POST /accessRequirement/{requirementId}/submissions - Used to list the open requests for an AR.
PUT /dataAccessSubmission/{submissionId} - Approves or rejects a request.
DELETE /dataAccessSubmission/{submissionId} - Deletes a request.
POST /accessApproval - Used for both self-signed, and managed ARs. For managed ARs, only ACT is allowed.
POST /accessApproval/group - Used exclusively by ACT to list approved users.
POST /accessApproval/notifications - Used exclusively by ACT to list notification messages that have been sent to a recipients for particular ARs.

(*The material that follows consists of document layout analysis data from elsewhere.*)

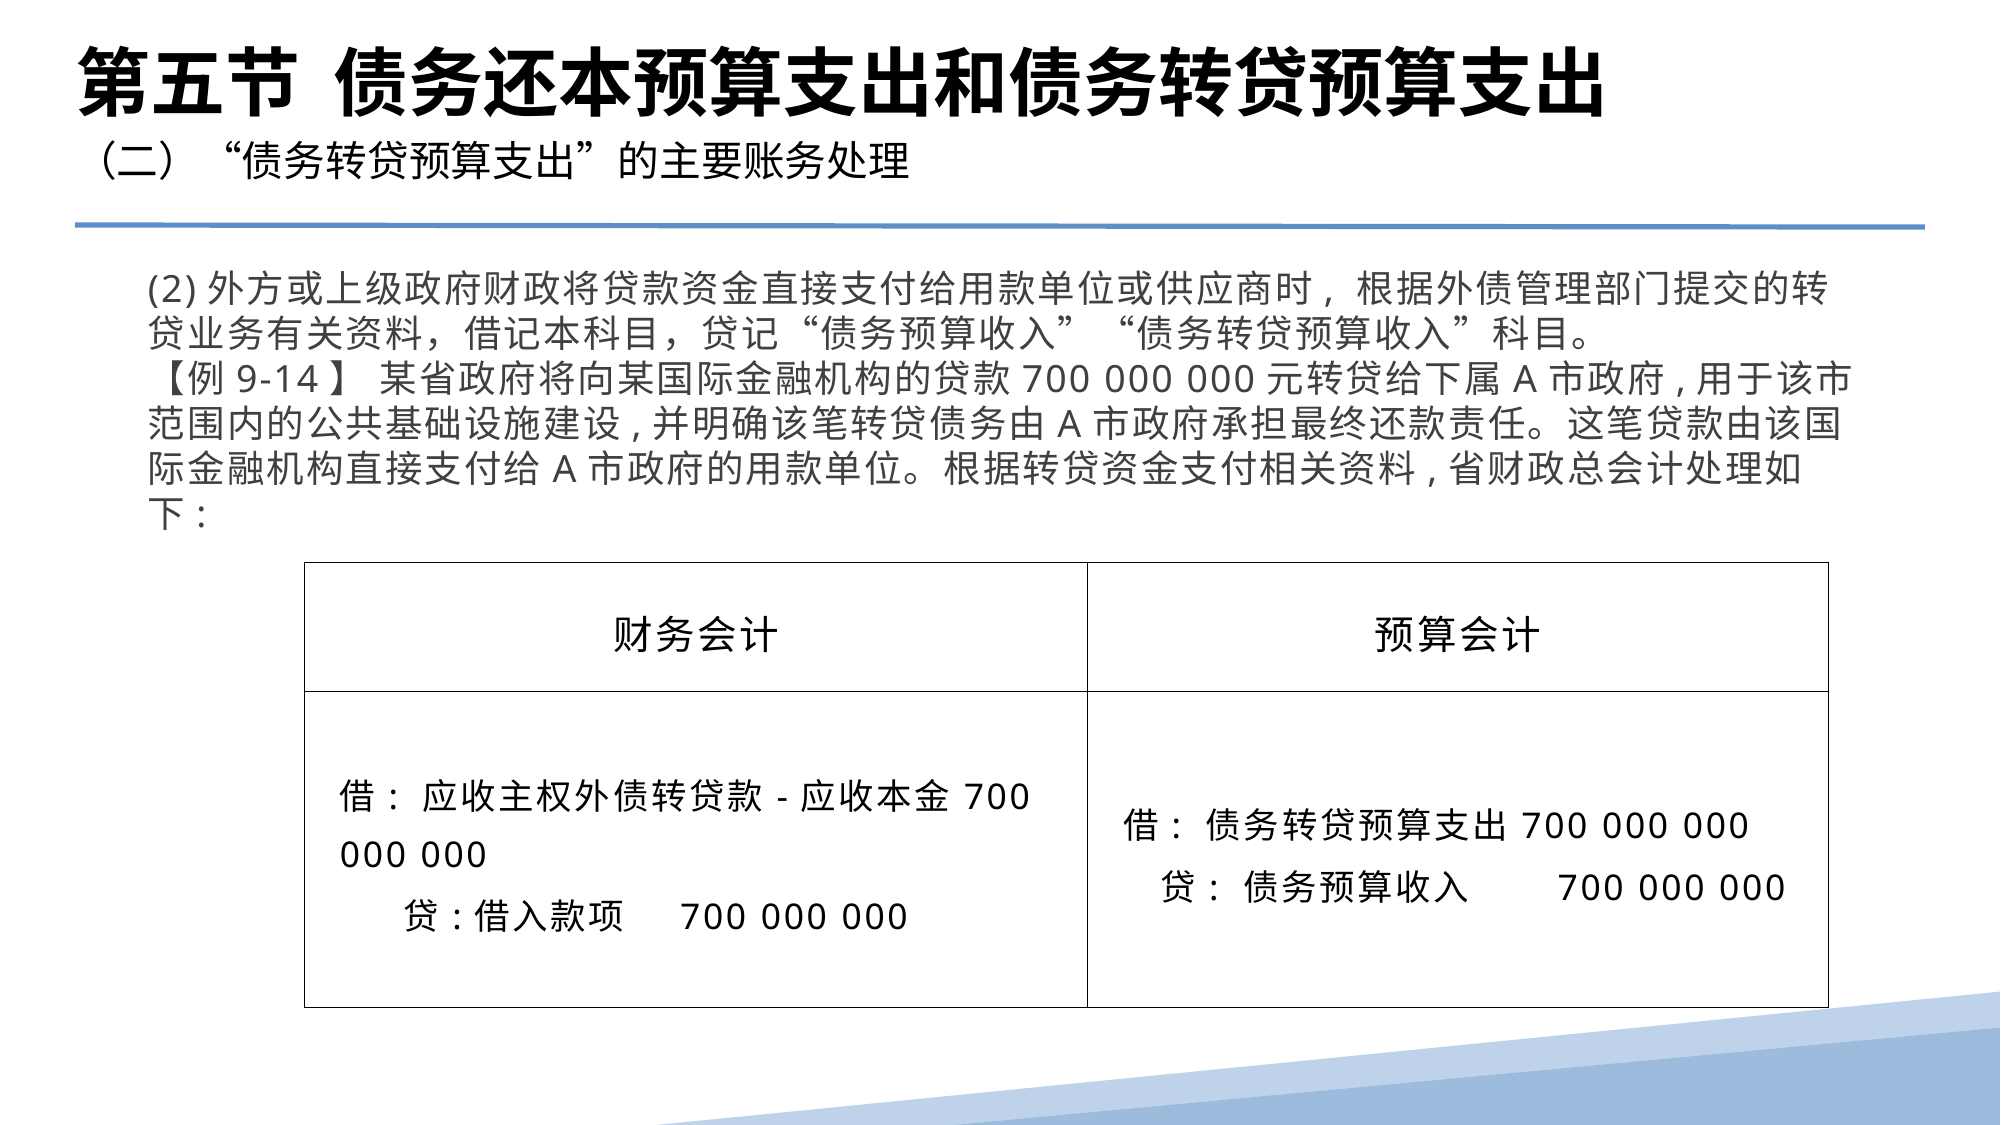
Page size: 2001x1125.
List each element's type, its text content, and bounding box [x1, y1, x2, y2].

text_box （二）“债务转贷预算支出”的主要账务处理 [75, 124, 1925, 200]
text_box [656, 991, 2000, 1125]
table_header 预算会计 [1088, 563, 1828, 691]
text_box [74, 224, 1925, 228]
table_cell 借: 债务转贷预算支出700 000 000 贷: 债务预算收入 700 000 000 [1088, 692, 1828, 991]
table_header 财务会计 [305, 563, 1087, 691]
text_box 第五节 债务还本预算支出和债务转贷预算支出 [75, 24, 1925, 124]
text_box (2)外方或上级政府财政将贷款资金直接支付给用款单位或供应商时, 根据外债管理部门提交的转贷业务有关资料，借记本科目，贷记“债务预算收入”“债务转贷预算收入”科目。 【例9-14】 某省政府将向某国际金融机构的贷款700 000 000元转贷给下属A市政府,用于该市范围内的公共基础设施建设,并明确该笔转贷债务由A市政府承担最终还款责任。这笔贷款由该国际金融机构直接支付给A市政府的用款单位。根据转贷资金支付相关资料,省财政总会计处理如下: [137, 242, 1868, 613]
table_cell 借: 应收主权外债转贷款-应收本金700 000 000 贷:借入款项 700 000 000 [305, 692, 1087, 1007]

PUT /accessApproval/group/revoke - Used exclusively by ACT to revoke access to all approvals previously granted to a submitter on an AR.

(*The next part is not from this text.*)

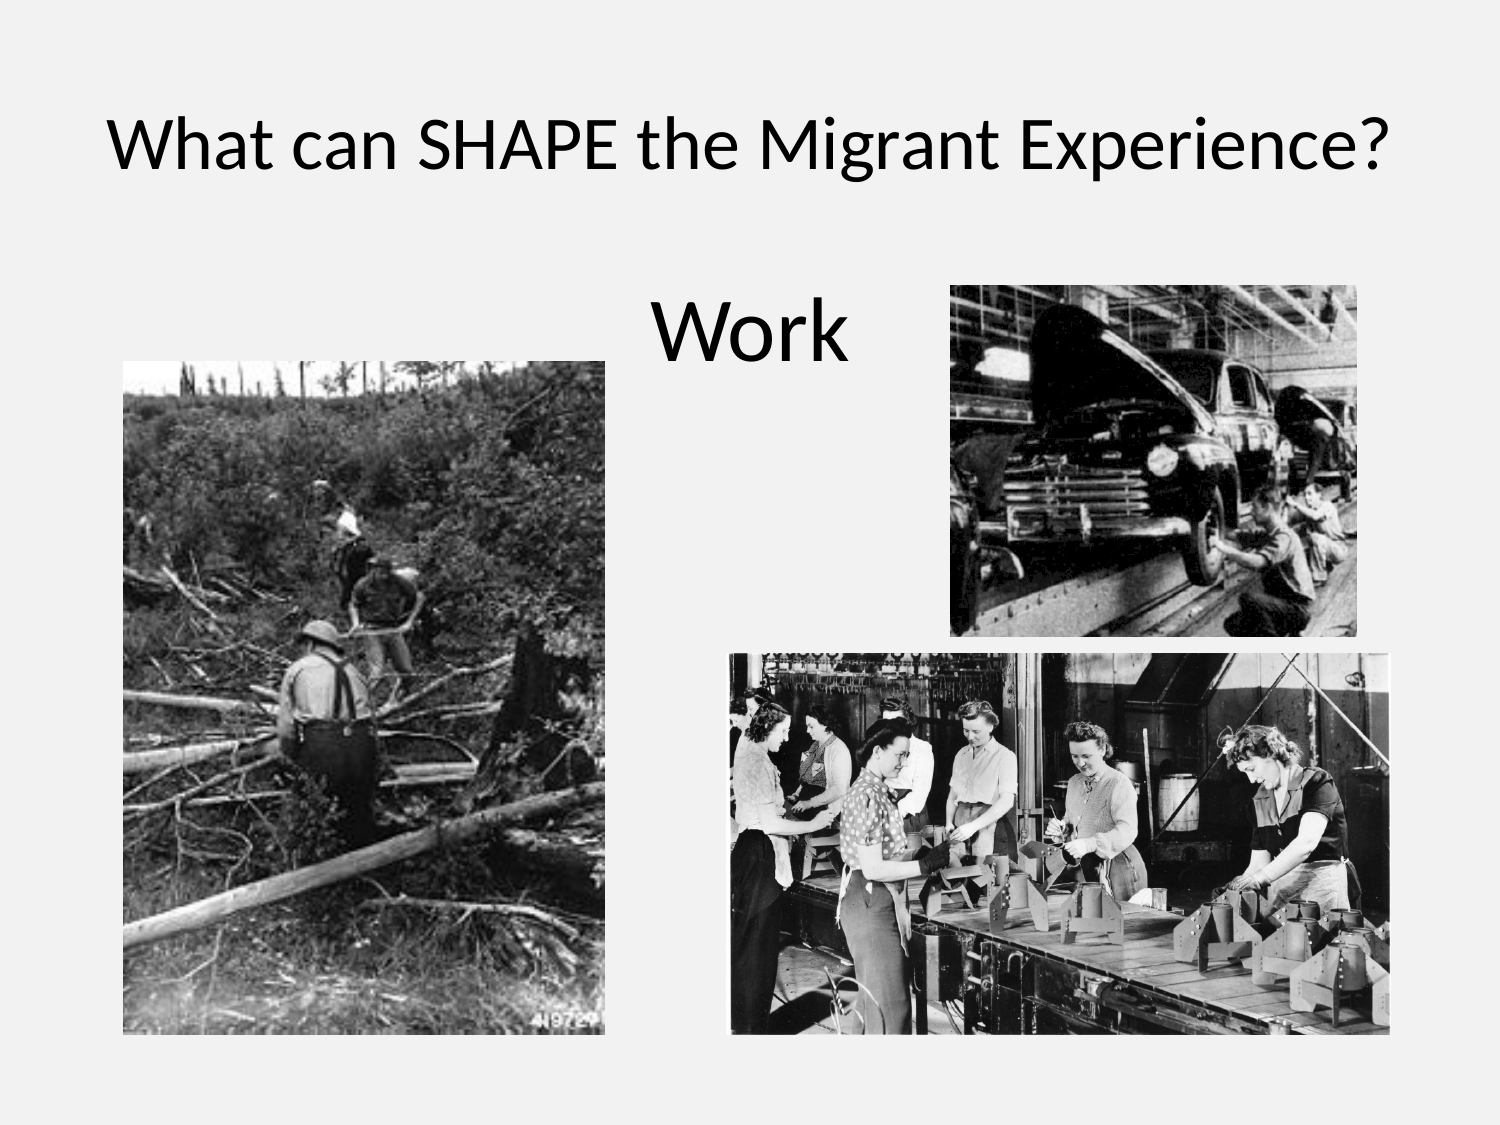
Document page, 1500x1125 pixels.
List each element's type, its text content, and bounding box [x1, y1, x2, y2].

DELETE /accessApproval - Used by either an individual to revoke their own access to an AR, or by ACT to revoke access to another user.
Proposed API Changes
It is clear that non-ACT users should not be granted global governance permissions in the same way as a member of the ACT. Instead, members of the ACT need a mechanism to limit the scope of the granted permissions to specific cases.
In Synapse we already use Access Control Lists (ACL) to allow one set of users to grant permissions to another set of users on a specific object. For example, a project owner wants to allow another user permission to upload files to their project. To do this, the project owner would edit the ACL on that project and add an entry that would grant the user permission to “create”. After saving the changes to the ACL, there other user would then be allowed to add files and folders to that specific project. In this example, the “scope” of the grant is the project.

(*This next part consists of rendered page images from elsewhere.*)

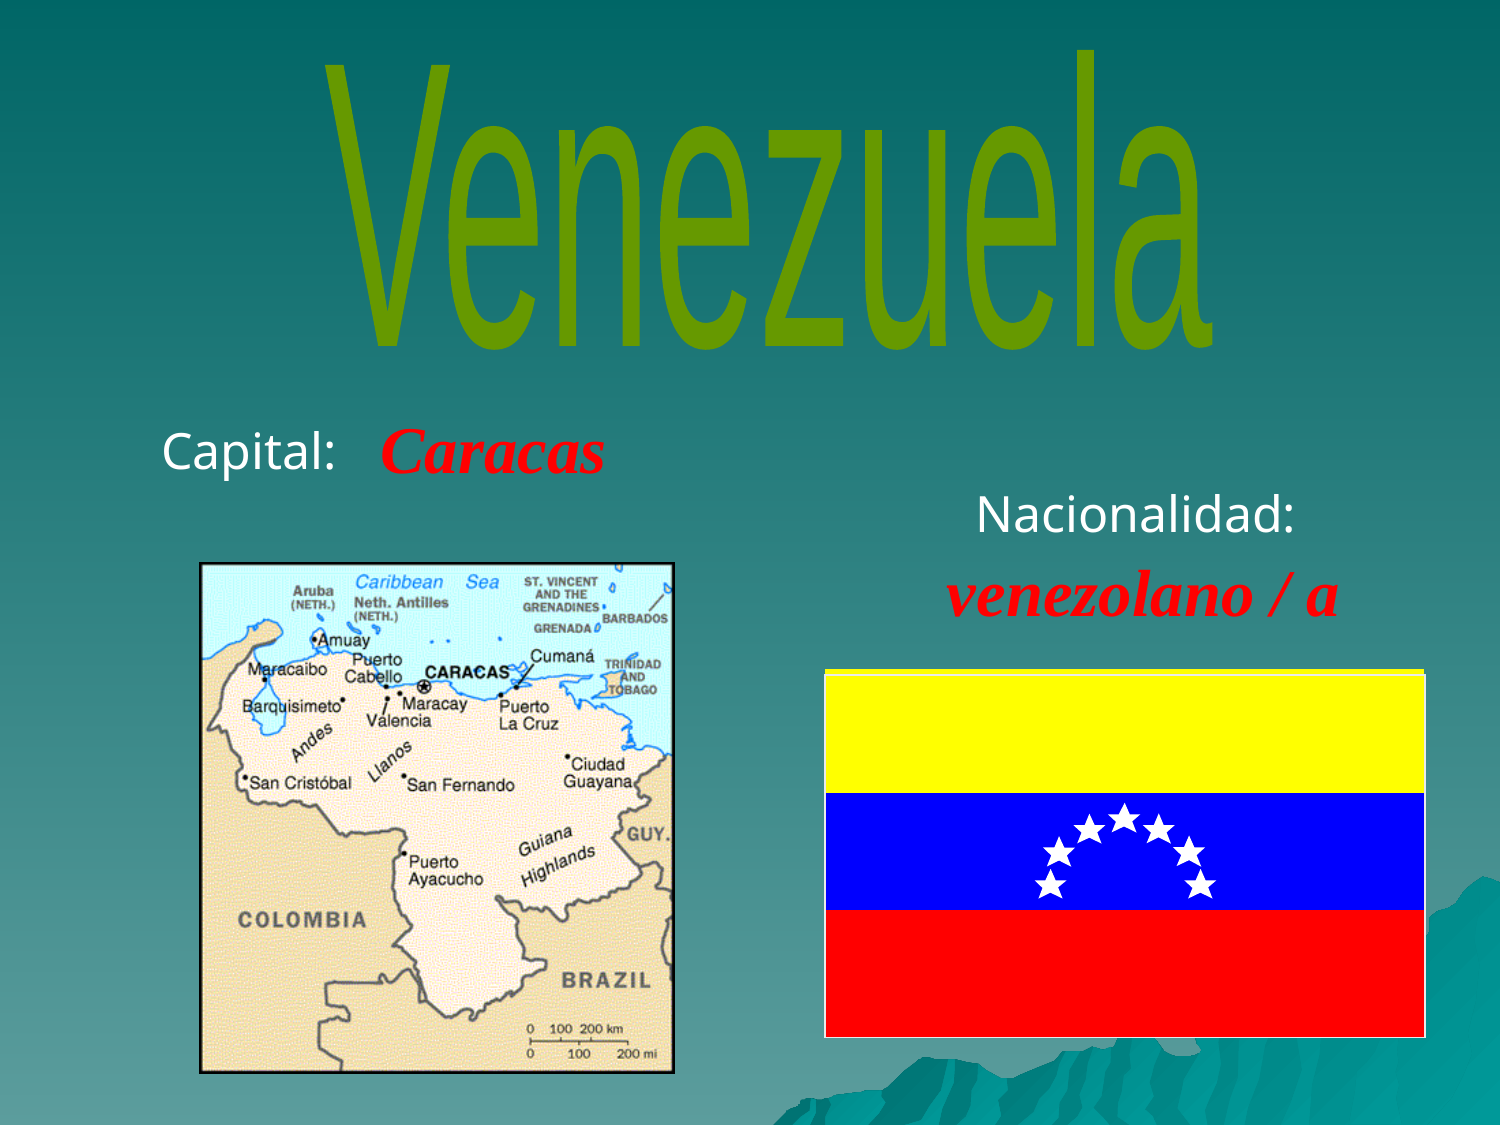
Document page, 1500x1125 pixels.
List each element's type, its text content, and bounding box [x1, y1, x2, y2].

text_box Capital: [146, 412, 352, 488]
text_box Caracas [299, 399, 688, 495]
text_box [824, 668, 1426, 1038]
text_box Nacionalidad: [960, 474, 1312, 550]
text_box venezolano / a [912, 542, 1375, 638]
picture [199, 562, 676, 1074]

For phase one, we want to provide a way for members of the ACT to grant non-ACT users permissions to both review and approve AR access requests. For this case, a natural place to start would be use the AR as the scope of the grant. Specifically, this would involve extending the existing ACL system to allow ACLs to be placed on ARs.
Note: The main obstacle to using the AR as the permission scope is that it cannot be used as a mechanisms to grant permissions to create ARs. However, for at least phase one, only ACT member will be creating ARs, so this seems like a reasonable limitation.
We would then need to change all submission related APIs to perform the following permission check using the AR as the scope:
If the caller is an Admin, then GRANT
If the caller is a member of the ACT, then GRANT
If the caller is anonymous, then DENY
If the caller is has the “REVIEW” permission on the AR, then GRANT
All other cases, then DENY
Note: When a user calls any services that lists multiple submissions, only submission with a GRANT on the corresponding AR will be listed. Submissions with a DENY will be excluded.
This phase will involve the following technical tasks:
Creating/updating ACLs on ARs - This would be a new feature that would allow a member of the ACT to create an ACL on an existing AR. Only a member of the ACT would be allowed to create/update these ACLs. The ACT member would grant a non-ACT user permission, to “REVIEW” submissions to this by updating this ACL. Note: ACT members will automatically retain the “REVIEW” permission for all ARs even if not explicitly listed in the ACL of that AR. Any AR that does not have an ACL will still be fully accessible by members of the ACT.
GET /dataAccessSubmission/openSubmissions - This services would need to be changed to list open submission for any user that has been granted the “REVIEW” permission. Should an ACT member also see listings for submissions to ARs that have granted non-ACT members “REVIEW”?
POST /accessRequirement/{requirementId}/submissions - This service would need to be changed similar to the above.
PUT /dataAccessSubmission/{submissionId} - This service would need to be changed similar to the above.
DELETE /dataAccessSubmission/{submissionId} - This service would need to be changed similar to the above.